易経 / 文言
積善之家,必有餘慶;積不善之家,必有餘殃。臣弒其君,子弒其父,非一朝一夕之故,其所由來者漸矣,由辯之不早辯也。《易》曰「履霜、堅冰至」,蓋言順也。「直」其正也,「方」其義也。君子敬以直內,義以方外,敬義立而德不孤。「直、方、大、不習无不利」,則不疑其所行也。

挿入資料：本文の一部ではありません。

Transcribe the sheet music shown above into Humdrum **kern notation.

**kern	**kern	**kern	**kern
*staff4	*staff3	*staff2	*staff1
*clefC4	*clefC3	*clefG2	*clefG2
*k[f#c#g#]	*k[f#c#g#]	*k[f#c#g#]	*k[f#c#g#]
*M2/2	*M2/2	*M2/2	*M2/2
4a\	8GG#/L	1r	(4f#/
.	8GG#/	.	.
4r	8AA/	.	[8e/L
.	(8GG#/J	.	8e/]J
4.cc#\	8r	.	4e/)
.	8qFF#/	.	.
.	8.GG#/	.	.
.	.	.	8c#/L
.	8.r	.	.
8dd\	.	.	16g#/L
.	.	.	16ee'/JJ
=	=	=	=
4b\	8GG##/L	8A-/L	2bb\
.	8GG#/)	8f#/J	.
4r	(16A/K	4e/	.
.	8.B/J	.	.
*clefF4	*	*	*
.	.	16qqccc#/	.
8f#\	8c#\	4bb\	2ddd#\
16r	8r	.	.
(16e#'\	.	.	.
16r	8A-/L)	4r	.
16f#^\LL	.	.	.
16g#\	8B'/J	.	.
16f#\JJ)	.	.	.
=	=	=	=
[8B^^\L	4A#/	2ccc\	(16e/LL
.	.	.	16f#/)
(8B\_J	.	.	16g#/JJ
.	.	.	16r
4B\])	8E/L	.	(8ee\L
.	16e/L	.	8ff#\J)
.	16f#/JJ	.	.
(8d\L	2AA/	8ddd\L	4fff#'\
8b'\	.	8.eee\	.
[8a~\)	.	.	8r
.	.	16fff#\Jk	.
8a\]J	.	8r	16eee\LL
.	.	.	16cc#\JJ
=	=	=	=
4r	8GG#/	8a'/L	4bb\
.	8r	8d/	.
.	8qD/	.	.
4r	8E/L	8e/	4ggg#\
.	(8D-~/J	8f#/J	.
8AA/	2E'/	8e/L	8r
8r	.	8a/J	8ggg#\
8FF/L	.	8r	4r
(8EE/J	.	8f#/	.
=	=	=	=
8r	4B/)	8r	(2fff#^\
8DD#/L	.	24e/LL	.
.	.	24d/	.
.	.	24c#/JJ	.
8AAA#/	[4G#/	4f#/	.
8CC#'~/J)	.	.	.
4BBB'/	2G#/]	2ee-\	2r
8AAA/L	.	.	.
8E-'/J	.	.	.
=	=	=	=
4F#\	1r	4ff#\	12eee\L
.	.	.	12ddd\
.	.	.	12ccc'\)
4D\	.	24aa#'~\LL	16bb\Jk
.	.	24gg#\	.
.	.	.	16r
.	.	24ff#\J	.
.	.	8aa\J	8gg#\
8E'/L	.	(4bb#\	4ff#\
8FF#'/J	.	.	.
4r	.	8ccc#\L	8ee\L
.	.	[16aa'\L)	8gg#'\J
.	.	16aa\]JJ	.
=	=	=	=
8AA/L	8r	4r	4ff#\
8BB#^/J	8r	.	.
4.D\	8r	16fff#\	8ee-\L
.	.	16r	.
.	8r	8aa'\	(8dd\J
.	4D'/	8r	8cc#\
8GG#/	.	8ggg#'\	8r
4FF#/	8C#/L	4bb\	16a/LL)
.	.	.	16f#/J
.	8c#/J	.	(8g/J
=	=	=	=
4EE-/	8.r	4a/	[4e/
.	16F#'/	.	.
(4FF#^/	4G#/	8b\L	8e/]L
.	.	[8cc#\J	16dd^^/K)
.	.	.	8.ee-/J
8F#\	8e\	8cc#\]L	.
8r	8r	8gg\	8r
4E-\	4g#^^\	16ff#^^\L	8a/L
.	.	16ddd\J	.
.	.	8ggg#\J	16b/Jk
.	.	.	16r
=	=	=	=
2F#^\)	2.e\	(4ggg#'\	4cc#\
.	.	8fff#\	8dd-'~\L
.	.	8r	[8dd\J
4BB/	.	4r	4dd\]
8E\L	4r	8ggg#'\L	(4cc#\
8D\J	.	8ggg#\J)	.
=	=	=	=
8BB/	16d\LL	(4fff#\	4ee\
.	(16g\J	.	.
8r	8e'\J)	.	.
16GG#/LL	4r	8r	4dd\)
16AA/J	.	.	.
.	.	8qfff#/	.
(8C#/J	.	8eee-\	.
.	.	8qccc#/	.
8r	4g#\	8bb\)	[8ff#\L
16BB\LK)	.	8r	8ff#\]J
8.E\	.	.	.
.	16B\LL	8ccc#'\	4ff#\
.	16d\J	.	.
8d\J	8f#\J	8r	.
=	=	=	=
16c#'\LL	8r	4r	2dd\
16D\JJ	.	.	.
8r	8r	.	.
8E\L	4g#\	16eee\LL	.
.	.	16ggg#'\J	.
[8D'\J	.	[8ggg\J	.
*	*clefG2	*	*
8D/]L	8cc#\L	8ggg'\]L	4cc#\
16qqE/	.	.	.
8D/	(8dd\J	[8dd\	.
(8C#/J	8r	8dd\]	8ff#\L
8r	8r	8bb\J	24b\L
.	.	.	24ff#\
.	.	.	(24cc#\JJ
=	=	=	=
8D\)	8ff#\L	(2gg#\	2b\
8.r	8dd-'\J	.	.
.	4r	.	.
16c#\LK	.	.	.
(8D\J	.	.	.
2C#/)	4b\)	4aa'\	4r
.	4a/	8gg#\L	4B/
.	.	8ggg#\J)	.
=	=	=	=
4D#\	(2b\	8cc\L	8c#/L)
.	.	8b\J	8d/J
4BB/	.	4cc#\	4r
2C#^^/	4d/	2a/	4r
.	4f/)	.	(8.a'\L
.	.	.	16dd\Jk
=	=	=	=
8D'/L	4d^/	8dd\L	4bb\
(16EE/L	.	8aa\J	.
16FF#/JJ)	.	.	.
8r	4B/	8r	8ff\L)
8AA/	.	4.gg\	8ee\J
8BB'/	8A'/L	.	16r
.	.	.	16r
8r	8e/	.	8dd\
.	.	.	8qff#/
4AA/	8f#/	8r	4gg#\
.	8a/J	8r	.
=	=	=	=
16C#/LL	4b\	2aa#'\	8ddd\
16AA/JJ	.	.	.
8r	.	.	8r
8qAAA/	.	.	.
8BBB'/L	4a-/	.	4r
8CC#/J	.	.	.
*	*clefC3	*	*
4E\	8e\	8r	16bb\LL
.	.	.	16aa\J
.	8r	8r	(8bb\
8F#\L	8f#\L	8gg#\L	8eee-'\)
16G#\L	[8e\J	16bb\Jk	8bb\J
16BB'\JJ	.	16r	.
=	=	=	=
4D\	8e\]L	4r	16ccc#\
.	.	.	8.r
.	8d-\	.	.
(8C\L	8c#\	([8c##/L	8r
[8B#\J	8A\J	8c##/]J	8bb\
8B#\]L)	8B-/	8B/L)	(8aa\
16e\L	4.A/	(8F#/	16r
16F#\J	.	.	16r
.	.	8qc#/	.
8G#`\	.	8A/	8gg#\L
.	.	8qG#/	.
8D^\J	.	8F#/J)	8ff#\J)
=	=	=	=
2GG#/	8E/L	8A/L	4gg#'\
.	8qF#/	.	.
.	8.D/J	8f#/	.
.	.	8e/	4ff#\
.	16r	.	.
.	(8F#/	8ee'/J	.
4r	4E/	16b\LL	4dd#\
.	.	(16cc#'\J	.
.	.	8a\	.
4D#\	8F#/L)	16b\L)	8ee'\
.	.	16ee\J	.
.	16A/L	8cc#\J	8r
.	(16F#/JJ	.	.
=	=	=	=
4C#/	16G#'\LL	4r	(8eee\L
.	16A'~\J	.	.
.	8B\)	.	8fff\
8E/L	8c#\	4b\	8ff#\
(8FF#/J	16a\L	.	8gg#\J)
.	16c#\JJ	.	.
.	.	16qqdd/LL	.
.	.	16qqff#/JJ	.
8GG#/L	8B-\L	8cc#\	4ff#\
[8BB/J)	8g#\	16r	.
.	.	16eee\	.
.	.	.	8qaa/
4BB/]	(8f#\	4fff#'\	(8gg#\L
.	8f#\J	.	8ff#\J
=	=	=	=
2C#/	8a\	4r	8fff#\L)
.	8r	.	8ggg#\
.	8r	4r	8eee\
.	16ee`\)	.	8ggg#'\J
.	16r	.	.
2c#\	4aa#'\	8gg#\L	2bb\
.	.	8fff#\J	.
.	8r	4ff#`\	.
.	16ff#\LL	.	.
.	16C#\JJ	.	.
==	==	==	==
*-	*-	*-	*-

新字:積善之家,必有余慶;積不善之家,必有余殃。臣弒其君,子弒其父,非一朝一夕之故,其所由来者漸矣,由辯之不早辯也。《易》曰「履霜、堅冰至」,蓋言順也。「直」其正也,「方」其義也。君子敬以直內,義以方外,敬義立而徳不孤。「直、方、大、不習无不利」,則不疑其所行也。
書き下し
善を積むの家には、必ず餘慶有り。不善を積むの家には、必ず餘殃有り。臣にして其の君を弒し、子にして其の父を弒するは、一朝一夕の故に非ず、其の由りて來る所の者漸なり。之を辯ずること早く辯ぜざるに由るなり。《易》に曰く「霜を履めば、堅冰至る」とは、蓋し順を言うなり。「直」は其れ正なり、「方」は其れ義なり。君子は敬にして以て内を直くし、義にして以て外を方にす。敬義立ちて德孤ならず。「直、方、大、習わずして利しからざる无し」とは、則ち其の行う所を疑わざるなり。
現代語訳
善を積み重ねた家には、必ず余りある喜びごとがある。不善を積み重ねた家には、必ず余りある災いがある。臣下がその君を弑し、子がその父を弑するというようなことは、一朝一夕の出来事ではなく、そこに至るまでの成り行きは少しずつ進んできたのである。それは早いうちに見分けて弁別しておかなかったからである。易に「霜を踏むようになれば、やがて堅い氷が張る」とあるのは、成り行きが順に進んでゆくことを言ったものである。「直」とはその正しさであり、「方」とはその義である。君子は敬によって内を真っすぐにし、義によって外を四角におさめる。敬と義とが立てば、徳は孤立しない。「直く、方しく、大きく、習い慣れなくても利あらざるはない」とは、その行うところに迷いがないということである。
解説
積善の家には必ず余慶ありという、よく知られた一句を含む段です。ここで語られているのは、超自然的な報いというより、積み重ねが必ず何かを残すという道理でしょう。臣が君を弑するような大事も、ある日突然起きるのではなく、少しずつ進んできた成り行きの果てに起こる。だから「霜を履めば堅冰至る」なのです。薄い霜を感じた段階で見分けておかなかったことこそが問題だと、文言伝は言います。組織の不祥事も家庭の破綻も、たいていは小さな兆しを見過ごした結果です。後半は坤の二爻の「直・方・大」の解説で、敬によって内を真っすぐにし、義によって外を四角におさめる、と説かれます。内側の慎みと外側の筋道。この二つが立てば徳は孤立しないと言います。日々の小さな善を積み、小さな兆しを見逃さない。それが遠い先の結果を静かに決めていきます。